Innovative Learning Week: doing a Kaggle Competition

Author: Marc Sabate
Posted: 3 Mar 2016 | 15:31

The week of the 15-19 February an Innovative Learning Week event was held at the University of Edinburgh, where students and staff are invited to collaborate and explore their teaching and learning experience respectively in a new and creative way. EPCC organized a three-day event for its HPC and data science MSc students that consisted in participating in a Kaggle competition.

Kaggle is a platform built with the goal of forming a home and building a community of data scientists.  It is a perfect site for companies that still do not have access to Machine Learning predictive power, or have an unsolved problem but loads of data to solve it, to upload their data, their goals, and offer a non-negligible prize to motivate talented data scientists around the world to work on their problems. The prize could be a cash prize or you could win an interview with an employer such as Facebook or AirBnB. An overview of the process is shown schematically in the diagram below.  

During the Innovative Week, three EPCC staff and seven master students tackled the Home Depot competition. Home Depot is an American retailer of home improvement and construction products and services whose web page has a search engine, that returns several results after a search is made. For this competition, Home Depot asked Kagglers to develop a model that would accurately predict the relevance of these search results. Search relevancy is a proxy for how quickly customers reach the desired products. The quicker a customer reaches the right product, the quicker a purchase is more likely to be done. The outcome of this is a happy customer and a happy retailer – a win-win result. Of course, this can only be achieved if the search engine is able to provide relevant results.

The data provided contained several thousands of products and real customer search terms obtained from Home Depot’s website. To create a relevance score, which measures the relevance between search and product results pairs, Home Depot manually rated a few thousand search/product pairs. The training data set provided contained for each search/product result pair the search text, the title of the product, the description of the product, and the manually created relevance score ranging between 1 (not relevant) to 3 (highly relevant). Home Depot was interested in the development of a model that would predict this relevance score for those search/product pairs that had not been manually rated. Additional tables provided more attributes of the Home Depot products, such as colour, material, brand, product measures, etc.

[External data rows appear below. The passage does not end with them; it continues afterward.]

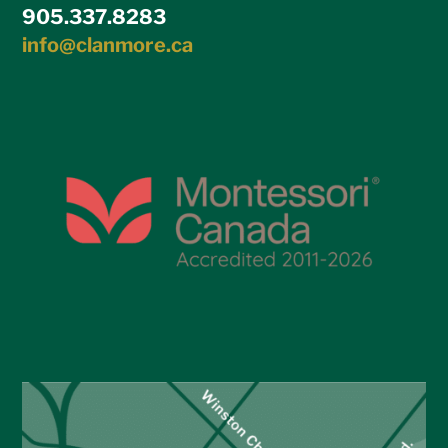
905.337.8283
info@clanmore.ca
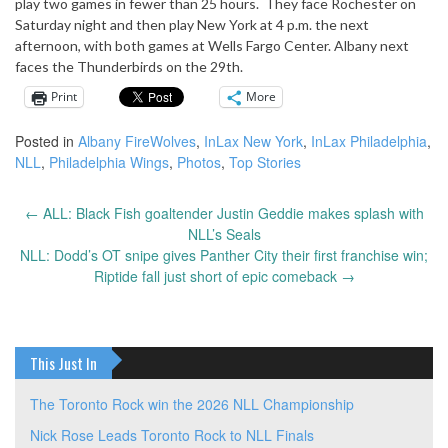
play two games in fewer than 25 hours. They face Rochester on
Saturday night and then play New York at 4 p.m. the next
afternoon, with both games at Wells Fargo Center. Albany next
faces the Thunderbirds on the 29th.
Print
More
Posted in
Albany FireWolves
,
InLax New York
,
InLax Philadelphia
,
NLL
,
Philadelphia Wings
,
Photos
,
Top Stories
←
ALL: Black Fish goaltender Justin Geddie makes splash with
Post
NLL’s Seals
navigation
NLL: Dodd’s OT snipe gives Panther City their first franchise win;
Riptide fall just short of epic comeback
→
This Just In
The Toronto Rock win the 2026 NLL Championship
Nick Rose Leads Toronto Rock to NLL Finals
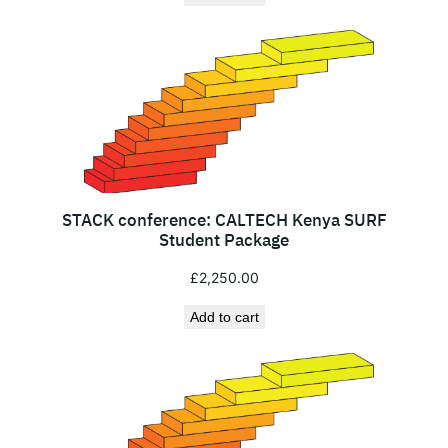
n
a
l
N
o
n
-
R
STACK conference: CALTECH Kenya SURF
e
Student Package
s
£
2,250.00
i
d
Add to cart
e
n
t
s
q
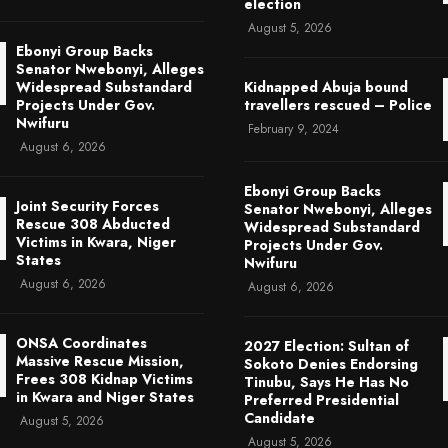
election
August 5, 2026
Ebonyi Group Backs
Senator Nwebonyi, Alleges
Widespread Substandard
Kidnapped Abuja bound
Projects Under Gov.
travellers rescued – Police
Nwifuru
February 9, 2024
August 6, 2026
Ebonyi Group Backs
Joint Security Forces
Senator Nwebonyi, Alleges
Rescue 308 Abducted
Widespread Substandard
Victims in Kwara, Niger
Projects Under Gov.
States
Nwifuru
August 6, 2026
August 6, 2026
ONSA Coordinates
2027 Election: Sultan of
Massive Rescue Mission,
Sokoto Denies Endorsing
Frees 308 Kidnap Victims
Tinubu, Says He Has No
in Kwara and Niger States
Preferred Presidential
Candidate
August 5, 2026
August 5, 2026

This competition offered interesting challenges for the students, the most important of them being the fact that we had real-world data in our hands to play with. The students formed into teams of 2 or 3 people, and they used either R or Python (students were free to choose their tool) to explore the data, clean the text fields and do the appropriate joins and aggregations to get the first insights of what the data could model and thus used to predict an outcome.

At this point, the real challenge was to create numeric/categorical/boolean predictive features from the raw text fields. We discussed what features we could extract in terms of what we had learned from the data, and each team generated a couple of the discussed features. After generating these, the final training set contained features related to the material, the colour, the brand, the percentage of common words in the search term and the product title/description returned by the search engine and the presence of some relevant words previously identified in both the search term and the product title/description.  

Finally, since the value to predict was a numeric score between 1 and 3, we decided to train a Random Forest on our generated training set.

In order to evaluate the participants’ models, Kaggle provides a test data set without the relevance score, although Kaggle knows the relevance score for the search/products pairs in this test set. When a team submits the predicted relevant scores for the records in the test set, Kaggle evaluates the model using a performance metric. In this competition, the evaluation metric was the Root Mean Squared Error.

After submitting our results we obtained a Root Mean Squared Error of 0.50296. Not bad for our first attempt. A lot of improvement still could be done in our model, but we ran out of time. The final result of these three days was a fun experience where the students were encouraged to apply their originality and the learned Machine Learning techniques on a real-world problem.